▼

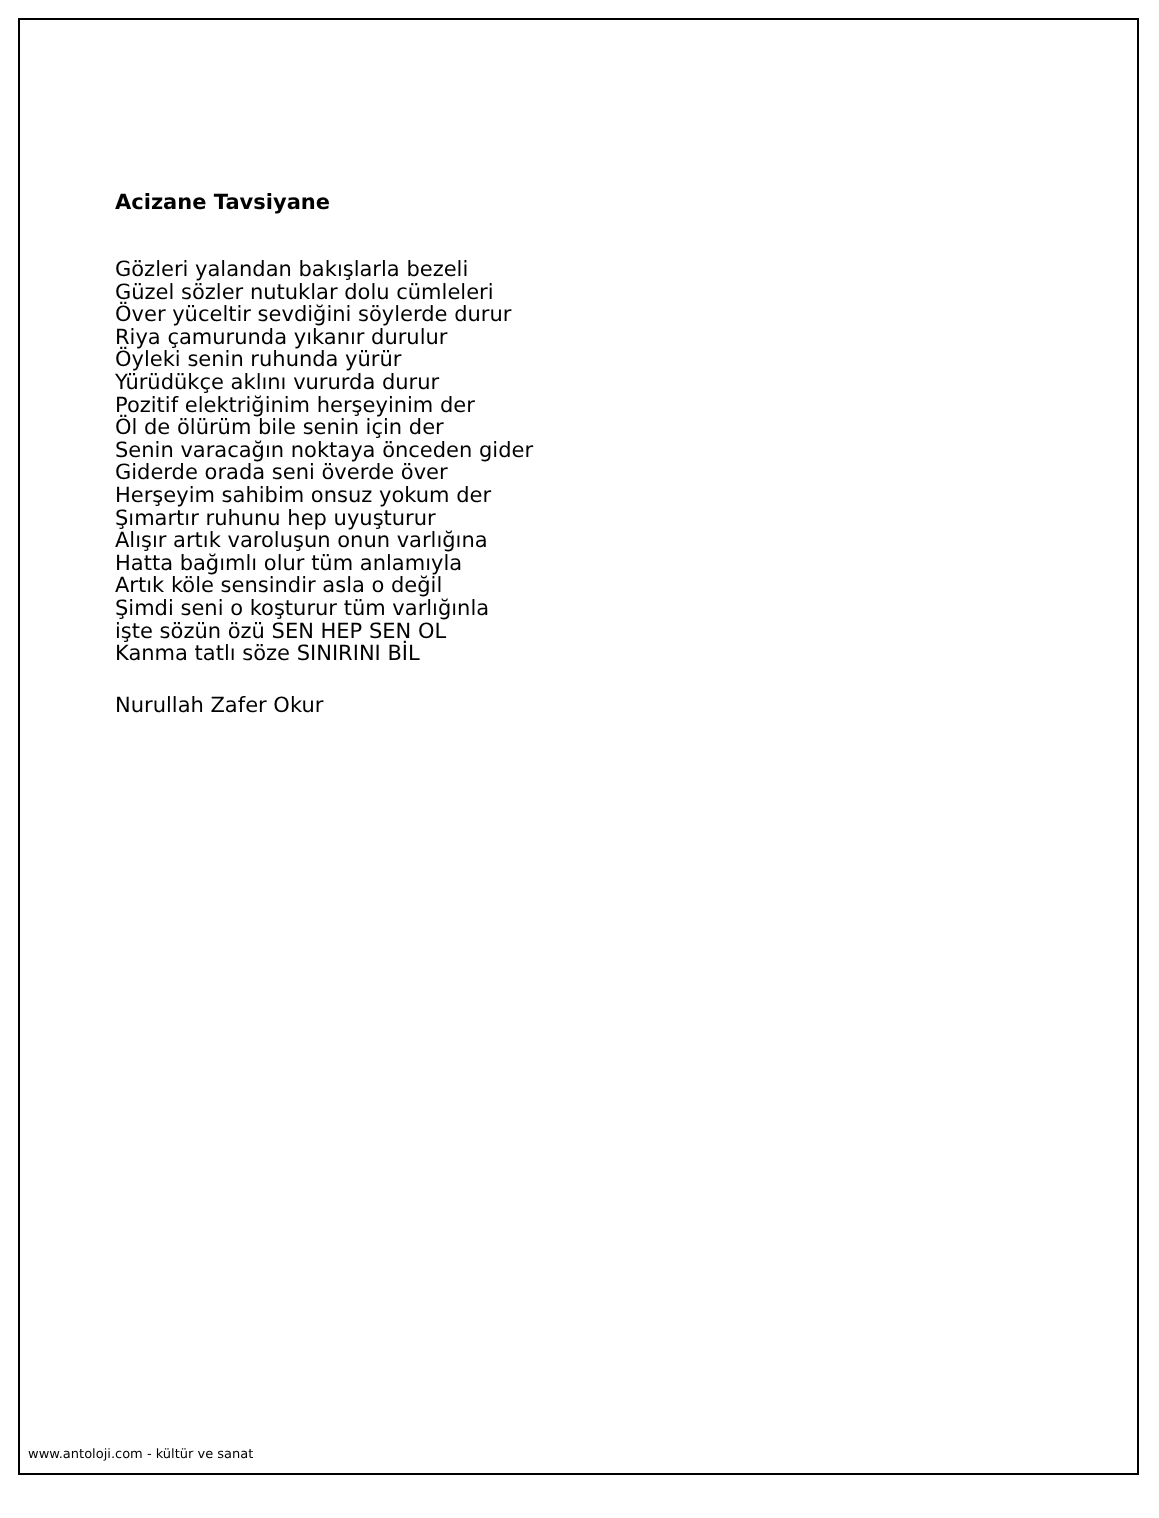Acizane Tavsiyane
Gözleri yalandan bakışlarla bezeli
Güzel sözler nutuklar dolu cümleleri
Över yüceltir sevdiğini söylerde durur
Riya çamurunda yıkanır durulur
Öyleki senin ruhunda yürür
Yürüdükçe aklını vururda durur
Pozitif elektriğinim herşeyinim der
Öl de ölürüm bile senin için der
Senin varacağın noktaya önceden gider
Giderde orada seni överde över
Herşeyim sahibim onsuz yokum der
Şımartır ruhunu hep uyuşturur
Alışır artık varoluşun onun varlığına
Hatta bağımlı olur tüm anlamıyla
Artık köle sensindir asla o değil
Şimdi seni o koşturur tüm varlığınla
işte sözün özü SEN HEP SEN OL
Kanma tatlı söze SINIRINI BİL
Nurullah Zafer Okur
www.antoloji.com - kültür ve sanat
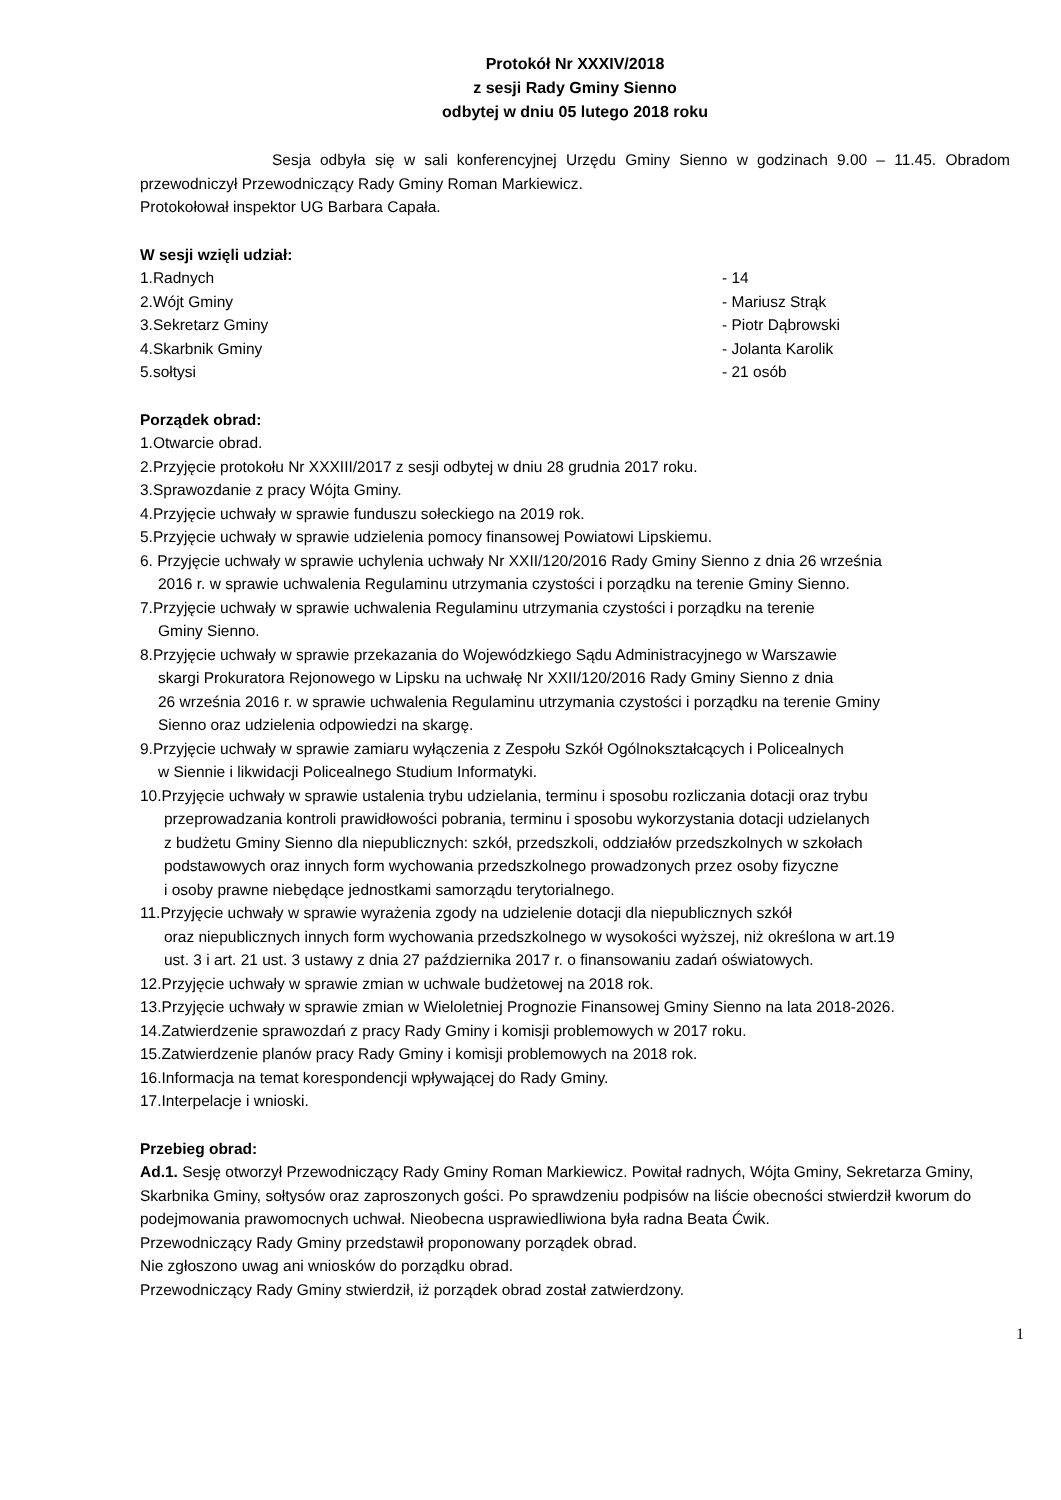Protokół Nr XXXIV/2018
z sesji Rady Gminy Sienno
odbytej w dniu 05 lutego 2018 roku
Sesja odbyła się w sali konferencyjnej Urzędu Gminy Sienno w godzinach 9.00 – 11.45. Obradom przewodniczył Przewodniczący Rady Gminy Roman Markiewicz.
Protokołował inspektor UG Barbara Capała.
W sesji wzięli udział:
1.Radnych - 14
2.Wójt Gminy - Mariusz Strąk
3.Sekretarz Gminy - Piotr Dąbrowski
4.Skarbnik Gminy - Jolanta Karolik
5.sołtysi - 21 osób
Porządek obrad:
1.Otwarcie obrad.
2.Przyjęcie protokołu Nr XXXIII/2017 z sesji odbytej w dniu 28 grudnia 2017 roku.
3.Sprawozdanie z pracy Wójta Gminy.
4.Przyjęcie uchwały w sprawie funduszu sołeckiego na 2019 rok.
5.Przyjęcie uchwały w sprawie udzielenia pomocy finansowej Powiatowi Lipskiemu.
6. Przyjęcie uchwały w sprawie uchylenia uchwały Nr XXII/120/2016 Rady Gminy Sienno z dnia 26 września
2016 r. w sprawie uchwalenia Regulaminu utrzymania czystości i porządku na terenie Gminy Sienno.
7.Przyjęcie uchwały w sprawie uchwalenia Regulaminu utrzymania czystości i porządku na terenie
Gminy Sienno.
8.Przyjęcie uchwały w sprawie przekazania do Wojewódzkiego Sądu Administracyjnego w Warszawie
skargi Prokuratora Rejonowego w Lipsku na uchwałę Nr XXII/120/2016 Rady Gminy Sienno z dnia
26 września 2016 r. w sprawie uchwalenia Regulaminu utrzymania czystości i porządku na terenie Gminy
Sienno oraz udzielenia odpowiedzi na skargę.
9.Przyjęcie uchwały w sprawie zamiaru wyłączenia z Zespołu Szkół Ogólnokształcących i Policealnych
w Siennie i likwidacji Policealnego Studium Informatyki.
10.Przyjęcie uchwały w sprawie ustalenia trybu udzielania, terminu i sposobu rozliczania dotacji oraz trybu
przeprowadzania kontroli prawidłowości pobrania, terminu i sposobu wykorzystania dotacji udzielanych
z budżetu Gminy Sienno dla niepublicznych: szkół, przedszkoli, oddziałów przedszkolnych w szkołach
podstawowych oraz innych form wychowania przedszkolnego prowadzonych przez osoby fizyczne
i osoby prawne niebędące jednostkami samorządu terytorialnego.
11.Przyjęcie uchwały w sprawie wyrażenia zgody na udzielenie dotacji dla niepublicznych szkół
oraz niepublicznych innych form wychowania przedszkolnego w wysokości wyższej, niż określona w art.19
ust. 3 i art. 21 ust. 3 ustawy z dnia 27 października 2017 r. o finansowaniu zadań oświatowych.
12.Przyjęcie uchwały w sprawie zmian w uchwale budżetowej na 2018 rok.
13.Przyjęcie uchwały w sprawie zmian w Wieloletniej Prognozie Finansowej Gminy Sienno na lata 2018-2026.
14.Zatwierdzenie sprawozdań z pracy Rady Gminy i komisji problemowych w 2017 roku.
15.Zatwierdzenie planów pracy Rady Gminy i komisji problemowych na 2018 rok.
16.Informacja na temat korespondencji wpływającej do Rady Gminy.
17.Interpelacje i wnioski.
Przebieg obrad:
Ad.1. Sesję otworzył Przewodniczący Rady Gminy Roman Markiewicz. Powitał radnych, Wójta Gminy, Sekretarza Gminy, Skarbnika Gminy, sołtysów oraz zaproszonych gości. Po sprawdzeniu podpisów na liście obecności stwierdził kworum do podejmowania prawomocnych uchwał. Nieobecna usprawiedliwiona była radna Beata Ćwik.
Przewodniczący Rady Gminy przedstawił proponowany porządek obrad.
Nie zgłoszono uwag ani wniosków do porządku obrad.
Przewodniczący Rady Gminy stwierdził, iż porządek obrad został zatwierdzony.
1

▲

▶ **ASSIGNED TASK**: Provide the count of lines above that contain "Roman", without any other words.

▶ **SOLVED EXERCISE**: 2